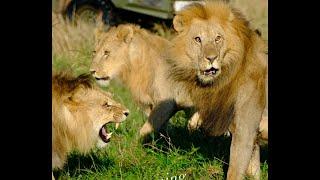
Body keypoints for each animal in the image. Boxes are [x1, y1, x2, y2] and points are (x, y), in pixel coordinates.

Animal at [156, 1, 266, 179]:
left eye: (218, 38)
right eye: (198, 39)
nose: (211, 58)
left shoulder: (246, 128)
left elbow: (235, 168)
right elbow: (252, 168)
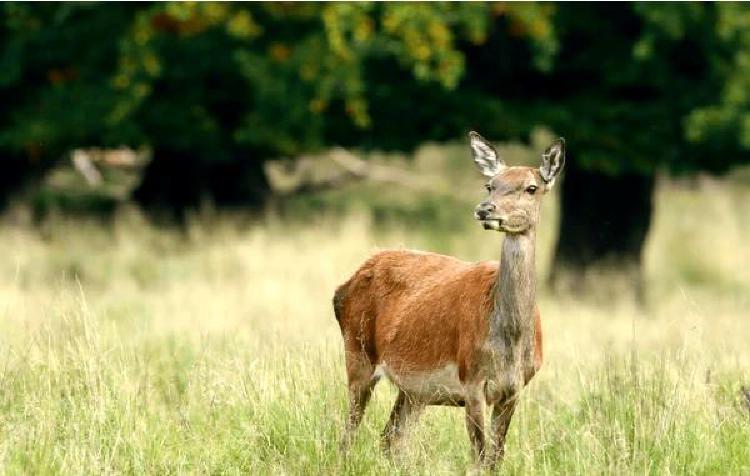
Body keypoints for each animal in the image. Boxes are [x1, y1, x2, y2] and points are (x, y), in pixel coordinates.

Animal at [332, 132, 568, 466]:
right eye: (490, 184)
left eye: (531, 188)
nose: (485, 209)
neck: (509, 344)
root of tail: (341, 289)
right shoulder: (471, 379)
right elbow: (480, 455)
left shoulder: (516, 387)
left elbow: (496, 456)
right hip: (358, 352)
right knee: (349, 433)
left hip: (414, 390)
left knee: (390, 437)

...

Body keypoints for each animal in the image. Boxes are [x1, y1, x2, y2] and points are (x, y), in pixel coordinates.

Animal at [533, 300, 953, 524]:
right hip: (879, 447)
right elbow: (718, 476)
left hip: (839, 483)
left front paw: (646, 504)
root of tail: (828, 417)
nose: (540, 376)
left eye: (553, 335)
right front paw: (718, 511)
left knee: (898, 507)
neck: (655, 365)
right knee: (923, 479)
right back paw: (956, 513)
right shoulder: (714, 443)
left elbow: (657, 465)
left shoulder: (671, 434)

--

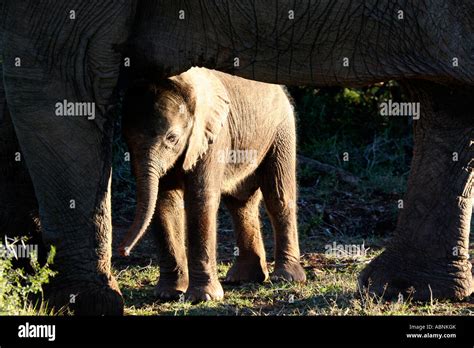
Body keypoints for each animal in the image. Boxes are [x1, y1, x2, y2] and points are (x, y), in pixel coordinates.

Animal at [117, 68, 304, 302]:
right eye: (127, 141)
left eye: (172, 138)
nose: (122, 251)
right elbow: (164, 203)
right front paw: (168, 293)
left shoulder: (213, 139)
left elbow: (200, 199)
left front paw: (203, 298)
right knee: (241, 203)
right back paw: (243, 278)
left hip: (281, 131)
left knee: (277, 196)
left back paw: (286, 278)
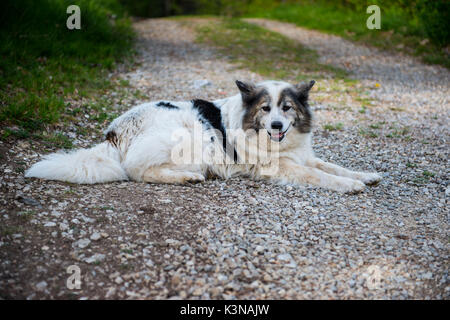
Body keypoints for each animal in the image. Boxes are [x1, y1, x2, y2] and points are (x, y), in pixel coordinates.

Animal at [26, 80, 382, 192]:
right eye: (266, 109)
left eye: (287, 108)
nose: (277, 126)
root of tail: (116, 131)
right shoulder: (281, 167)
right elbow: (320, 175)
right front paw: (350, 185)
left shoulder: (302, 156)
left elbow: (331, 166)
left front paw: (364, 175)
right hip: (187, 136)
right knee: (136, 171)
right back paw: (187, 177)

**Task**
Output each line of the listing in which the string "knee" is found.

**Solution**
right knee: (349, 433)
left knee: (390, 437)
left knee: (898, 507)
right knee: (923, 479)
right knee: (241, 203)
left knee: (277, 196)
right knee: (136, 171)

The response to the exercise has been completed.